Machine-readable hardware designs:
******************************

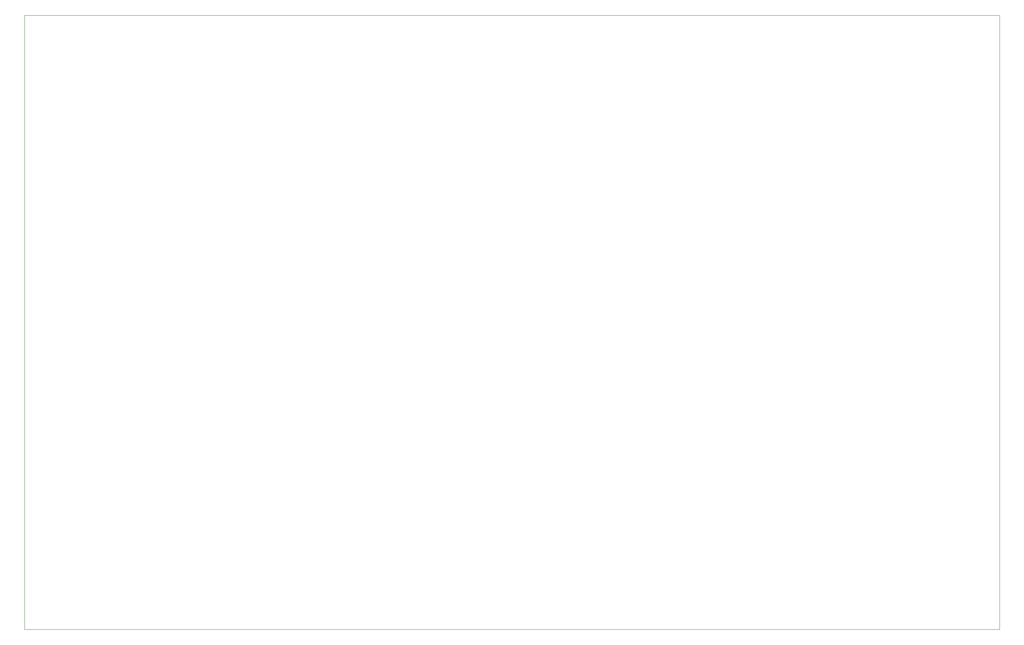
<source format=gbr>
G04 #@! TF.GenerationSoftware,KiCad,Pcbnew,5.1.4-e60b266~84~ubuntu18.04.1*
G04 #@! TF.CreationDate,2019-10-13T11:52:52+02:00*
G04 #@! TF.ProjectId,High_power__DC_DC_board,48696768-5f70-46f7-9765-725f5f44435f,rev?*
G04 #@! TF.SameCoordinates,Original*
G04 #@! TF.FileFunction,Profile,NP*
%FSLAX46Y46*%
G04 Gerber Fmt 4.6, Leading zero omitted, Abs format (unit mm)*
G04 Created by KiCad (PCBNEW 5.1.4-e60b266~84~ubuntu18.04.1) date 2019-10-13 11:52:52*
%MOMM*%
%LPD*%
G04 APERTURE LIST*
%ADD10C,0.050000*%
G04 APERTURE END LIST*
D10*
X234000000Y-23450000D02*
X18000000Y-23450000D01*
X18000000Y-159700000D02*
X18000000Y-23450000D01*
X234000000Y-159700000D02*
X18000000Y-159700000D01*
X234000000Y-23450000D02*
X234000000Y-159700000D01*
M02*

</source>
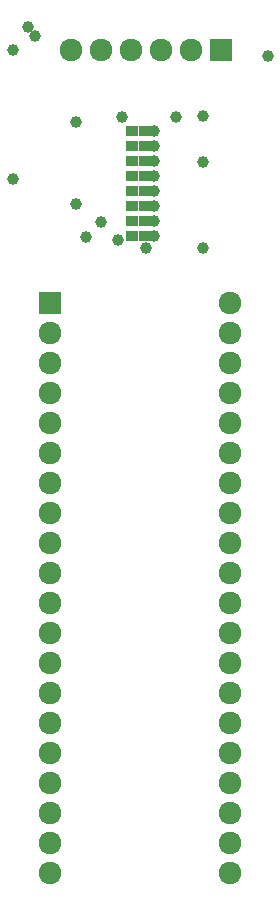
<source format=gbr>
G04 #@! TF.FileFunction,Soldermask,Bot*
%FSLAX46Y46*%
G04 Gerber Fmt 4.6, Leading zero omitted, Abs format (unit mm)*
G04 Created by KiCad (PCBNEW 4.0.7) date 03/16/20 13:41:23*
%MOMM*%
%LPD*%
G01*
G04 APERTURE LIST*
%ADD10C,0.100000*%
%ADD11C,1.924000*%
%ADD12R,1.924000X1.924000*%
%ADD13C,1.000000*%
%ADD14R,1.000000X0.900000*%
G04 APERTURE END LIST*
D10*
D11*
X116332000Y-127508000D03*
X116332000Y-130048000D03*
X131572000Y-130048000D03*
X131572000Y-127508000D03*
X131572000Y-112268000D03*
X131572000Y-114808000D03*
X131572000Y-117348000D03*
X131572000Y-119888000D03*
X131572000Y-122428000D03*
X131572000Y-124968000D03*
X116332000Y-124968000D03*
X116332000Y-122428000D03*
X116332000Y-119888000D03*
X116332000Y-117348000D03*
X116332000Y-114808000D03*
X116332000Y-112268000D03*
D12*
X116332000Y-81788000D03*
D11*
X116332000Y-84328000D03*
X116332000Y-86868000D03*
X116332000Y-89408000D03*
X116332000Y-91948000D03*
X116332000Y-94488000D03*
X116332000Y-97028000D03*
X116332000Y-99568000D03*
X116332000Y-102108000D03*
X116332000Y-104648000D03*
X116332000Y-107188000D03*
X116332000Y-109728000D03*
X131572000Y-109728000D03*
X131572000Y-107188000D03*
X131572000Y-104648000D03*
X131572000Y-102108000D03*
X131572000Y-99568000D03*
X131572000Y-97028000D03*
X131572000Y-94488000D03*
X131572000Y-91948000D03*
X131572000Y-89408000D03*
X131572000Y-86868000D03*
X131572000Y-84328000D03*
X131572000Y-81788000D03*
X123190000Y-60325000D03*
X125730000Y-60325000D03*
D12*
X130810000Y-60325000D03*
D11*
X128270000Y-60325000D03*
X120650000Y-60325000D03*
X118110000Y-60325000D03*
D13*
X120650000Y-74930000D03*
X119380000Y-76200000D03*
X125095000Y-76073000D03*
X125095000Y-74803000D03*
X125095000Y-73533000D03*
X125095000Y-72263000D03*
X125095000Y-70993000D03*
X125095000Y-69723000D03*
X125095000Y-68453000D03*
X125095000Y-67183000D03*
X127000000Y-66040000D03*
X122047000Y-76454000D03*
X124460000Y-77089000D03*
X114427000Y-58420000D03*
X113157000Y-71247000D03*
X118491000Y-73406000D03*
X118491000Y-66421000D03*
X115062000Y-59182000D03*
X122428000Y-66040000D03*
X129286000Y-69850000D03*
X129286000Y-77089000D03*
X113157000Y-60325000D03*
X129286000Y-65913000D03*
X134747000Y-60833000D03*
D14*
X123275000Y-67183000D03*
X124375000Y-67183000D03*
X123275000Y-68453000D03*
X124375000Y-68453000D03*
X123275000Y-69723000D03*
X124375000Y-69723000D03*
X123275000Y-70993000D03*
X124375000Y-70993000D03*
X123275000Y-72263000D03*
X124375000Y-72263000D03*
X123275000Y-73533000D03*
X124375000Y-73533000D03*
X123275000Y-74803000D03*
X124375000Y-74803000D03*
X123275000Y-76073000D03*
X124375000Y-76073000D03*
M02*

</source>
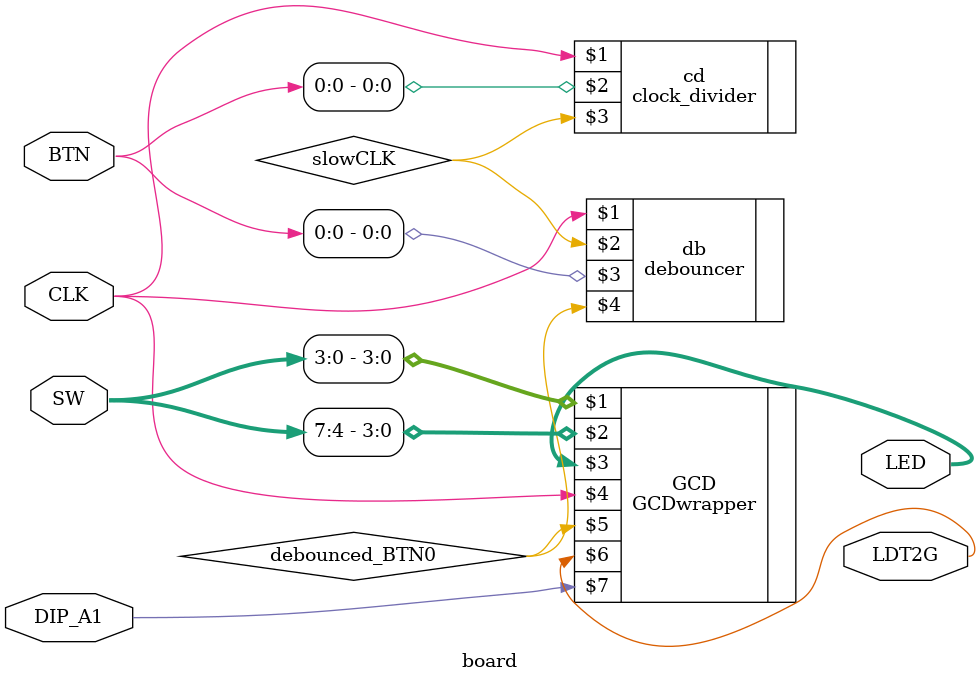
<source format=v>
`timescale 1ns / 1ps
module board(CLK, SW, BTN ,LED, LDT2G, DIP_A1);

input CLK;
input [7:0] SW; //input A, B
input DIP_A1; //start
input [3:0]BTN; //BTN0 - reset
output [3:0] LED; //output Data_d
output LDT2G; // done

wire slowCLK, debounced_BTN0;

	clock_divider cd(CLK, BTN[0], slowCLK);
	debouncer db (CLK, slowCLK, BTN[0], debounced_BTN0);
	
	GCDwrapper GCD(SW[3:0], SW[7:4], LED[3:0], CLK, debounced_BTN0, LDT2G, DIP_A1);
	
endmodule

</source>
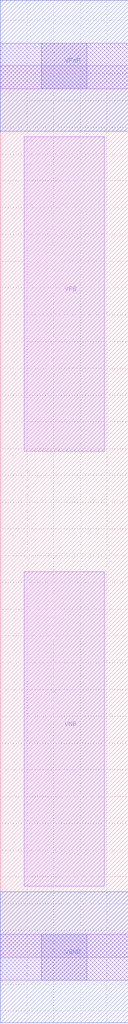
<source format=lef>
# Copyright 2020 The SkyWater PDK Authors
#
# Licensed under the Apache License, Version 2.0 (the "License");
# you may not use this file except in compliance with the License.
# You may obtain a copy of the License at
#
#     https://www.apache.org/licenses/LICENSE-2.0
#
# Unless required by applicable law or agreed to in writing, software
# distributed under the License is distributed on an "AS IS" BASIS,
# WITHOUT WARRANTIES OR CONDITIONS OF ANY KIND, either express or implied.
# See the License for the specific language governing permissions and
# limitations under the License.
#
# SPDX-License-Identifier: Apache-2.0

VERSION 5.7 ;
  NAMESCASESENSITIVE ON ;
  NOWIREEXTENSIONATPIN ON ;
  DIVIDERCHAR "/" ;
  BUSBITCHARS "[]" ;
UNITS
  DATABASE MICRONS 200 ;
END UNITS
MACRO sky130_fd_sc_hs__tap_1
  CLASS CORE ;
  SOURCE USER ;
  FOREIGN sky130_fd_sc_hs__tap_1 ;
  ORIGIN  0.000000  0.000000 ;
  SIZE  0.480000 BY  3.330000 ;
  SYMMETRY X Y ;
  SITE unit ;
  PIN VGND
    DIRECTION INOUT ;
    USE GROUND ;
    PORT
      LAYER met1 ;
        RECT 0.000000 -0.245000 0.480000 0.245000 ;
    END
  END VGND
  PIN VNB
    DIRECTION INOUT ;
    USE GROUND ;
    PORT
      LAYER li1 ;
        RECT 0.090000 0.265000 0.390000 1.440000 ;
    END
  END VNB
  PIN VPB
    DIRECTION INOUT ;
    USE POWER ;
    PORT
      LAYER li1 ;
        RECT 0.090000 1.890000 0.390000 3.065000 ;
    END
  END VPB
  PIN VPWR
    DIRECTION INOUT ;
    USE POWER ;
    PORT
      LAYER met1 ;
        RECT 0.000000 3.085000 0.480000 3.575000 ;
    END
  END VPWR
  OBS
    LAYER li1 ;
      RECT 0.000000 -0.085000 0.480000 0.085000 ;
      RECT 0.000000  3.245000 0.480000 3.415000 ;
    LAYER mcon ;
      RECT 0.155000 -0.085000 0.325000 0.085000 ;
      RECT 0.155000  3.245000 0.325000 3.415000 ;
  END
END sky130_fd_sc_hs__tap_1
END LIBRARY

</source>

******************************

How to complete this task. Would you print all the entries again exactly, minus any pictures?

Expected output.
<source format=gbr>
G04 #@! TF.GenerationSoftware,KiCad,Pcbnew,5.1.4-e60b266~84~ubuntu18.04.1*
G04 #@! TF.CreationDate,2019-10-13T11:52:52+02:00*
G04 #@! TF.ProjectId,High_power__DC_DC_board,48696768-5f70-46f7-9765-725f5f44435f,rev?*
G04 #@! TF.SameCoordinates,Original*
G04 #@! TF.FileFunction,Profile,NP*
%FSLAX46Y46*%
G04 Gerber Fmt 4.6, Leading zero omitted, Abs format (unit mm)*
G04 Created by KiCad (PCBNEW 5.1.4-e60b266~84~ubuntu18.04.1) date 2019-10-13 11:52:52*
%MOMM*%
%LPD*%
G04 APERTURE LIST*
%ADD10C,0.050000*%
G04 APERTURE END LIST*
D10*
X234000000Y-23450000D02*
X18000000Y-23450000D01*
X18000000Y-159700000D02*
X18000000Y-23450000D01*
X234000000Y-159700000D02*
X18000000Y-159700000D01*
X234000000Y-23450000D02*
X234000000Y-159700000D01*
M02*

</source>
<source format=gbr>
G04 #@! TF.FileFunction,Soldermask,Bot*
%FSLAX46Y46*%
G04 Gerber Fmt 4.6, Leading zero omitted, Abs format (unit mm)*
G04 Created by KiCad (PCBNEW 4.0.7) date 03/16/20 13:41:23*
%MOMM*%
%LPD*%
G01*
G04 APERTURE LIST*
%ADD10C,0.100000*%
%ADD11C,1.924000*%
%ADD12R,1.924000X1.924000*%
%ADD13C,1.000000*%
%ADD14R,1.000000X0.900000*%
G04 APERTURE END LIST*
D10*
D11*
X116332000Y-127508000D03*
X116332000Y-130048000D03*
X131572000Y-130048000D03*
X131572000Y-127508000D03*
X131572000Y-112268000D03*
X131572000Y-114808000D03*
X131572000Y-117348000D03*
X131572000Y-119888000D03*
X131572000Y-122428000D03*
X131572000Y-124968000D03*
X116332000Y-124968000D03*
X116332000Y-122428000D03*
X116332000Y-119888000D03*
X116332000Y-117348000D03*
X116332000Y-114808000D03*
X116332000Y-112268000D03*
D12*
X116332000Y-81788000D03*
D11*
X116332000Y-84328000D03*
X116332000Y-86868000D03*
X116332000Y-89408000D03*
X116332000Y-91948000D03*
X116332000Y-94488000D03*
X116332000Y-97028000D03*
X116332000Y-99568000D03*
X116332000Y-102108000D03*
X116332000Y-104648000D03*
X116332000Y-107188000D03*
X116332000Y-109728000D03*
X131572000Y-109728000D03*
X131572000Y-107188000D03*
X131572000Y-104648000D03*
X131572000Y-102108000D03*
X131572000Y-99568000D03*
X131572000Y-97028000D03*
X131572000Y-94488000D03*
X131572000Y-91948000D03*
X131572000Y-89408000D03*
X131572000Y-86868000D03*
X131572000Y-84328000D03*
X131572000Y-81788000D03*
X123190000Y-60325000D03*
X125730000Y-60325000D03*
D12*
X130810000Y-60325000D03*
D11*
X128270000Y-60325000D03*
X120650000Y-60325000D03*
X118110000Y-60325000D03*
D13*
X120650000Y-74930000D03*
X119380000Y-76200000D03*
X125095000Y-76073000D03*
X125095000Y-74803000D03*
X125095000Y-73533000D03*
X125095000Y-72263000D03*
X125095000Y-70993000D03*
X125095000Y-69723000D03*
X125095000Y-68453000D03*
X125095000Y-67183000D03*
X127000000Y-66040000D03*
X122047000Y-76454000D03*
X124460000Y-77089000D03*
X114427000Y-58420000D03*
X113157000Y-71247000D03*
X118491000Y-73406000D03*
X118491000Y-66421000D03*
X115062000Y-59182000D03*
X122428000Y-66040000D03*
X129286000Y-69850000D03*
X129286000Y-77089000D03*
X113157000Y-60325000D03*
X129286000Y-65913000D03*
X134747000Y-60833000D03*
D14*
X123275000Y-67183000D03*
X124375000Y-67183000D03*
X123275000Y-68453000D03*
X124375000Y-68453000D03*
X123275000Y-69723000D03*
X124375000Y-69723000D03*
X123275000Y-70993000D03*
X124375000Y-70993000D03*
X123275000Y-72263000D03*
X124375000Y-72263000D03*
X123275000Y-73533000D03*
X124375000Y-73533000D03*
X123275000Y-74803000D03*
X124375000Y-74803000D03*
X123275000Y-76073000D03*
X124375000Y-76073000D03*
M02*

</source>
<source format=v>
`timescale 1ns / 1ps
module board(CLK, SW, BTN ,LED, LDT2G, DIP_A1);

input CLK;
input [7:0] SW; //input A, B
input DIP_A1; //start
input [3:0]BTN; //BTN0 - reset
output [3:0] LED; //output Data_d
output LDT2G; // done

wire slowCLK, debounced_BTN0;

	clock_divider cd(CLK, BTN[0], slowCLK);
	debouncer db (CLK, slowCLK, BTN[0], debounced_BTN0);
	
	GCDwrapper GCD(SW[3:0], SW[7:4], LED[3:0], CLK, debounced_BTN0, LDT2G, DIP_A1);
	
endmodule

</source>
<source format=lef>
# Copyright 2020 The SkyWater PDK Authors
#
# Licensed under the Apache License, Version 2.0 (the "License");
# you may not use this file except in compliance with the License.
# You may obtain a copy of the License at
#
#     https://www.apache.org/licenses/LICENSE-2.0
#
# Unless required by applicable law or agreed to in writing, software
# distributed under the License is distributed on an "AS IS" BASIS,
# WITHOUT WARRANTIES OR CONDITIONS OF ANY KIND, either express or implied.
# See the License for the specific language governing permissions and
# limitations under the License.
#
# SPDX-License-Identifier: Apache-2.0

VERSION 5.7 ;
  NAMESCASESENSITIVE ON ;
  NOWIREEXTENSIONATPIN ON ;
  DIVIDERCHAR "/" ;
  BUSBITCHARS "[]" ;
UNITS
  DATABASE MICRONS 200 ;
END UNITS
MACRO sky130_fd_sc_hs__tap_1
  CLASS CORE ;
  SOURCE USER ;
  FOREIGN sky130_fd_sc_hs__tap_1 ;
  ORIGIN  0.000000  0.000000 ;
  SIZE  0.480000 BY  3.330000 ;
  SYMMETRY X Y ;
  SITE unit ;
  PIN VGND
    DIRECTION INOUT ;
    USE GROUND ;
    PORT
      LAYER met1 ;
        RECT 0.000000 -0.245000 0.480000 0.245000 ;
    END
  END VGND
  PIN VNB
    DIRECTION INOUT ;
    USE GROUND ;
    PORT
      LAYER li1 ;
        RECT 0.090000 0.265000 0.390000 1.440000 ;
    END
  END VNB
  PIN VPB
    DIRECTION INOUT ;
    USE POWER ;
    PORT
      LAYER li1 ;
        RECT 0.090000 1.890000 0.390000 3.065000 ;
    END
  END VPB
  PIN VPWR
    DIRECTION INOUT ;
    USE POWER ;
    PORT
      LAYER met1 ;
        RECT 0.000000 3.085000 0.480000 3.575000 ;
    END
  END VPWR
  OBS
    LAYER li1 ;
      RECT 0.000000 -0.085000 0.480000 0.085000 ;
      RECT 0.000000  3.245000 0.480000 3.415000 ;
    LAYER mcon ;
      RECT 0.155000 -0.085000 0.325000 0.085000 ;
      RECT 0.155000  3.245000 0.325000 3.415000 ;
  END
END sky130_fd_sc_hs__tap_1
END LIBRARY

</source>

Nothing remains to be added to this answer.